According to the terms of the acquisition agreement, Rhythm will purchase 100 percent of Xinvento’s fully-diluted equity for an upfront payment of $5m (subject to customary adjustments) with an additional payment of up to $6m in preclinical development milestones and up to an additional $50 million payable upon certain U.S. or EU regulatory approvals. Rhythm B.V. will also pay up to an additional $150m in certain commercial net sales milestones related to the lead candidate or a second molecule, in the event a second molecule is selected, developed and approved.
With the acquisition, Rhythm will enhance its endocrinology focus.
Founded in 2021 by Claudine van der Sande, Xinvento is a biotech company focused on developing therapies for congenital hyperinsulinism (CHI). CHI is a rare genetic disease in which cells secrete excess insulin, causing hypoglycemia, which can result in serious health outcomes including seizures, coma, permanent brain damage and death. Claudine van der Sande is an experienced biopharmaceutical leader who previously held positions at Roche and Sanofi, and whose first-hand experience as a caregiver to her son living with CHI inspired her mission to seek a more effective treatment for CHI patients. She partnered with Dr.
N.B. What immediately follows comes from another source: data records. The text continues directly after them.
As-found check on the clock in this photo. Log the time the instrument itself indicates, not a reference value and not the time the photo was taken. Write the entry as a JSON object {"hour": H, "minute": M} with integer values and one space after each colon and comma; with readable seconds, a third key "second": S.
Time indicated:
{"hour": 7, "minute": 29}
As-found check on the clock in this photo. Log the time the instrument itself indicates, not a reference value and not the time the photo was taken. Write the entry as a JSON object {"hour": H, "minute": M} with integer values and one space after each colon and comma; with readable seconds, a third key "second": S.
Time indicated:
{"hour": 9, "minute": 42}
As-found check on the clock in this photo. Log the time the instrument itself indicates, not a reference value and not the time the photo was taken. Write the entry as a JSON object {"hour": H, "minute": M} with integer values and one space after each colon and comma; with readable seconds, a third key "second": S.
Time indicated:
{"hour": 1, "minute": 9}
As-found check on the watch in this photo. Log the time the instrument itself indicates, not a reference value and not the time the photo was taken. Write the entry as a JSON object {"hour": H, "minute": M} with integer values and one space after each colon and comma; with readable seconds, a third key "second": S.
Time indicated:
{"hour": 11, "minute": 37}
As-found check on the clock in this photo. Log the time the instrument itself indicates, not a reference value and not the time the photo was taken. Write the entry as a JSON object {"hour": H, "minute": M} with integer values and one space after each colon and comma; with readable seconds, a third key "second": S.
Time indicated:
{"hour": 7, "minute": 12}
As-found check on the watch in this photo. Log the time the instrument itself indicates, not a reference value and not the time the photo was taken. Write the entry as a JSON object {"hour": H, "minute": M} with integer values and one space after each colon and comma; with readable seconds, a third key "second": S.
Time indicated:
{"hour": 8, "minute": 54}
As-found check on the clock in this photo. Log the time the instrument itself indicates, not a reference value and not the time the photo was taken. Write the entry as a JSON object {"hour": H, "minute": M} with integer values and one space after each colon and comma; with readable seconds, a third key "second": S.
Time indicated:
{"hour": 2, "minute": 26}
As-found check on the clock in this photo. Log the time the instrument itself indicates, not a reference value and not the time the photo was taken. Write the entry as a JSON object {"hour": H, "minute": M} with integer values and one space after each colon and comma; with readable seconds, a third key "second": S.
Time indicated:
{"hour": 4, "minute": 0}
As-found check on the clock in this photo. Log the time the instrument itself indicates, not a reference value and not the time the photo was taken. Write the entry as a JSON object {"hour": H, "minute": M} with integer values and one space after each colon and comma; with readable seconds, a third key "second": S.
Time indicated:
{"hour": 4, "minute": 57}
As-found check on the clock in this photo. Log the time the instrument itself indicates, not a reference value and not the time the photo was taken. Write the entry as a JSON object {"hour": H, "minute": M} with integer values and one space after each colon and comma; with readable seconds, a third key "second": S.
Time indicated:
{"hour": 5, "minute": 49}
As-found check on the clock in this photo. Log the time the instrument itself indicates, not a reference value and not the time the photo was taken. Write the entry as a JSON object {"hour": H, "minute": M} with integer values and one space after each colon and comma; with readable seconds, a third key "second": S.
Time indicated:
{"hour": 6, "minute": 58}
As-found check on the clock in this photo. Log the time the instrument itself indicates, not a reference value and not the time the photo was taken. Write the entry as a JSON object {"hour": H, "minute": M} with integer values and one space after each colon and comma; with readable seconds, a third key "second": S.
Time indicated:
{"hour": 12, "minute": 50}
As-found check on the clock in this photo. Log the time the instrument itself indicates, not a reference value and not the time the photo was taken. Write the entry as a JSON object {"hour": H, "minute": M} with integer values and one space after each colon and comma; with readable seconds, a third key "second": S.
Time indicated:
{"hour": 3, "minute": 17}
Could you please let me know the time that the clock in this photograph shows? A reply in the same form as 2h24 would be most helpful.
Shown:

Piet Wigerinck, a medicinal chemist who served as chief scientific officer of Galapagos for 10 years, to lead the scientific effort.
Following the closing of this acquisition, Ms. van der Sande will join Rhythm as Vice President, Head of CHI program, and will provide her deep subject matter expertise to the advancement of the CHI program.
Led by CEO David Meeker, Rhythm Pharmaceuticals is a commercial-stage biopharmaceutical company committed to improving lives of patients living with hyperphagia and severe obesity caused by rare melanocortin-4 receptor (MC4R) pathway diseases. Its asset, IMCIVREE (setmelanotide), an MC4R agonist designed to treat hyperphagia and severe obesity caused by these diseases, is approved by the U.S. Food and Drug Administration (FDA) for chronic weight management in adult and pediatric patients 6 years of age and older with monogenic or syndromic obesity due to pro-opiomelanocortin (POMC), proprotein convertase subtilisin/kexin type 1 (PCSK1) or leptin receptor (LEPR) deficiency confirmed by genetic testing, or patients with a clinical diagnosis of Bardet-Biedl syndrome (BBS).